- _WHAT NEEDS TO BE DONE_: According to the fire prevention article, on what date had the Station 5 open house been scheduled?
*** Opening EXTRACTED TEXT ***
Skip to content

Cooking up some fire prevention awareness

Although the Bonnyville Regional Fire Authority made the decision to cancel their fire prevention open house, other activities will be happening from Oct. 4 to 10
20.15.08.FireOH
Fire prevention week is going to look quite different this year after the Bonnyville Regional Fire Authority cancelled their open house. File photo.

BONNYVILLE – The Bonnyville Regional Fire Authority (BRFA) is planning to serve up some fire prevention awareness this year.

Although it won’t look like it normally does due to COVID-19, the BRFA will still spend Oct. 4 to 10 emphasizing the importance of education and spreading the word throughout the region.

“Anything to do with fire prevention should be a focus every day of the year,” said BRFA fire chief Jay Melvin.

A staple of fire prevention week in Bonnyville was cancelled this year. The Station 5 open house, which was scheduled for Oct. 6, typically had fire truck tours, vehicle extraction demonstrations, and firefighter meet and greets for families that stopped by.
*** Closing EXTRACTED TEXT ***
*** Opening DATA SECTION ***
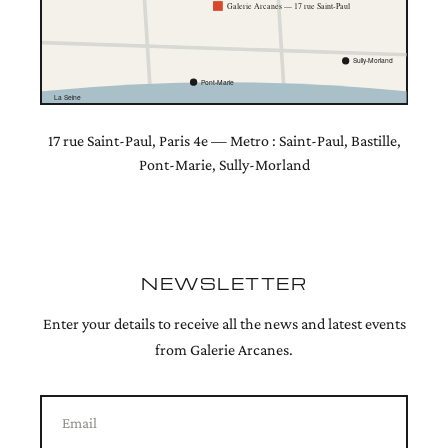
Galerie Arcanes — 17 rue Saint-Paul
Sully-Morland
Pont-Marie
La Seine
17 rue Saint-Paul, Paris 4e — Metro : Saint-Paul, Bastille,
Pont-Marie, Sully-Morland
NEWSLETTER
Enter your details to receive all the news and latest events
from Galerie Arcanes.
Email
*** Closing DATA SECTION ***
*** Opening DATA SECTION ***
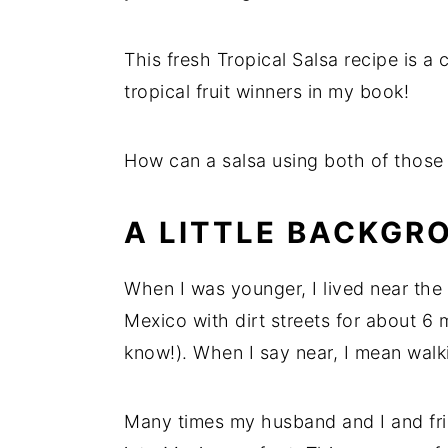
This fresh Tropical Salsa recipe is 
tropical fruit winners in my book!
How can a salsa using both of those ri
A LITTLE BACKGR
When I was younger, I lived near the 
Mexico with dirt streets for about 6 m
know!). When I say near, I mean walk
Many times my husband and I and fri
*** Closing DATA SECTION ***
- _ANSWER FOR THE TASK_: Oct. 6